On Thu, 5 Jun 2003, Daniel Jacobowitz wrote:

> timer: ../linuxthreads/sysdeps/pthread/timer_routines.c:578: __timer_dealloc: Assertion `timer->refcount == 0' failed.

> The assertion's easy: __timer_alloc sets the count to 1, __timer_dealloc
> assumes it will be 0, we never decrease the refcount before deallocating it
> on the EAGAIN exit path.  I think just adding a timer_delref before the call
> to __timer_dealloc is the right fix.  Thoughts?

That is correct. The decrementing of the refcount and deletion should
probably have been combined into one operation.

> But why are we failing at all?  Well, we're out of threads. 
> __timer_thread_alloc looks on the thread free list for something to move to
> the active list; __timer_dealloc moves it from the active list to the free
> list; but __timer_thread_find_matching removes from the active list and it
> doesn't get put back.  

This looks like a bug. This function should quite simply not be
removing the thread from the active list. To be on the active list
simply means to be an allocated valid thread; it's just a way of
keeping track of the allocated thread so that this function can do its
job of finding a matching one. 

This is nothing but good old object interning at work. We want two
threads that have the same set of properties to be the same object, so
that for any unique set of thread properties (priority, etc) there is
just one thread handling all the timers which want that type of thread.

> So once a thread gets one timer, it never gets
> another.  And when the timer is deleted, the thread does not exit, so we
> never have room for a new thread - I think that's by design.

This is a straight leak; effectively, be removing the thread from the
active list, we are losing a reference without destroying it.

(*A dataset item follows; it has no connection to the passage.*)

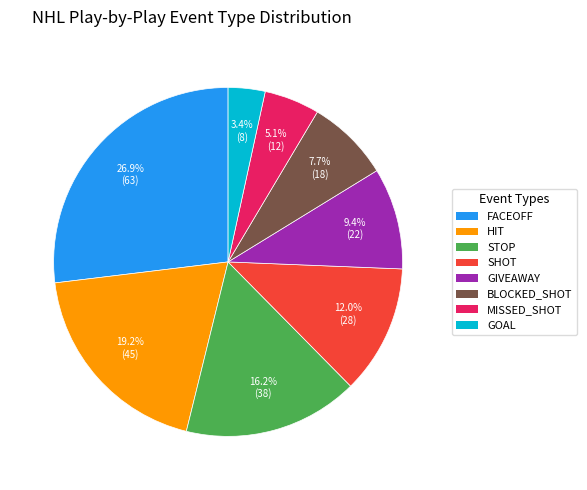

Rank the categories by value from lowest to highest.

GOAL, MISSED_SHOT, BLOCKED_SHOT, GIVEAWAY, SHOT, STOP, HIT, FACEOFF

When a timer is deleted, we don't want the thread to exit, because it
can have other timers. Essentially, threads persist.   There could be
some additional logic in timer_delete to kill the thread and delete the
thread structure if this is the last timer being serviced by that
thread.

The design assumes that the appliaction will only generate a small
variety of different kinds of threads for SIGEV_THREAD notification. So
there will just be at most a tiny pool of threads in the active list,
and these can just endure over the lifetime of the application.